Requirement:
Go through the data below. Pull out every line that has the word "centrifugeuse".

----- Exercise material

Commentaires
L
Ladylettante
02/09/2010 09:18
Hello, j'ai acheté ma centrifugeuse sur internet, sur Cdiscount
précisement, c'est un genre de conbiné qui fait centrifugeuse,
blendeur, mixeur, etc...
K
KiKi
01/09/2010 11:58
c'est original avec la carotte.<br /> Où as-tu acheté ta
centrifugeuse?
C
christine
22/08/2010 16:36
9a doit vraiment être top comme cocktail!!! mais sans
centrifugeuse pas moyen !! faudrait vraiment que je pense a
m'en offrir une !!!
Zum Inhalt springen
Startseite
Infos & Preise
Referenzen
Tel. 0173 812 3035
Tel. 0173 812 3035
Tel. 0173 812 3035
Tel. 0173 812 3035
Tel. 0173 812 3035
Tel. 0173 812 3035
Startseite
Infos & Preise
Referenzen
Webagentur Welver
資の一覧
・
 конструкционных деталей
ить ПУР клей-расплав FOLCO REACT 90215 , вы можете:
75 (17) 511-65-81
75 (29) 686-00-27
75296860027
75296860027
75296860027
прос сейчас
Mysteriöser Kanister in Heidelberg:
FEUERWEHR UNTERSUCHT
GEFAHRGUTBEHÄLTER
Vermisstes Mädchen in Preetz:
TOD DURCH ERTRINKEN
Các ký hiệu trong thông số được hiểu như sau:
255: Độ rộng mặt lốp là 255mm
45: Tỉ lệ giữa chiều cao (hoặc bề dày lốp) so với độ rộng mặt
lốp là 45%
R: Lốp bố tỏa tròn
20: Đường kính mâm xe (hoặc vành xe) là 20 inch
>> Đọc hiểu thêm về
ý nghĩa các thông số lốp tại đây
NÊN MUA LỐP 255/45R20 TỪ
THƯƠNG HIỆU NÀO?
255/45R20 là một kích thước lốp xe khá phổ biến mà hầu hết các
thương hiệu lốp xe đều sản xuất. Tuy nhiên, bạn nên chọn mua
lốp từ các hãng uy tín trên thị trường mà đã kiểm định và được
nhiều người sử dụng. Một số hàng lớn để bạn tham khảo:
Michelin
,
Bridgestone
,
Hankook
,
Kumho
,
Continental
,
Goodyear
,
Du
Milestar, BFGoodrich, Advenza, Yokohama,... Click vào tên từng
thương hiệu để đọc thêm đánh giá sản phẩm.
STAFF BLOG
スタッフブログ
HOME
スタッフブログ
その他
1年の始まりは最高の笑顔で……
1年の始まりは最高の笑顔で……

----------

Task answer:
Hello, j'ai acheté ma centrifugeuse sur internet, sur Cdiscount
précisement, c'est un genre de conbiné qui fait centrifugeuse,
centrifugeuse?
centrifugeuse pas moyen !! faudrait vraiment que je pense a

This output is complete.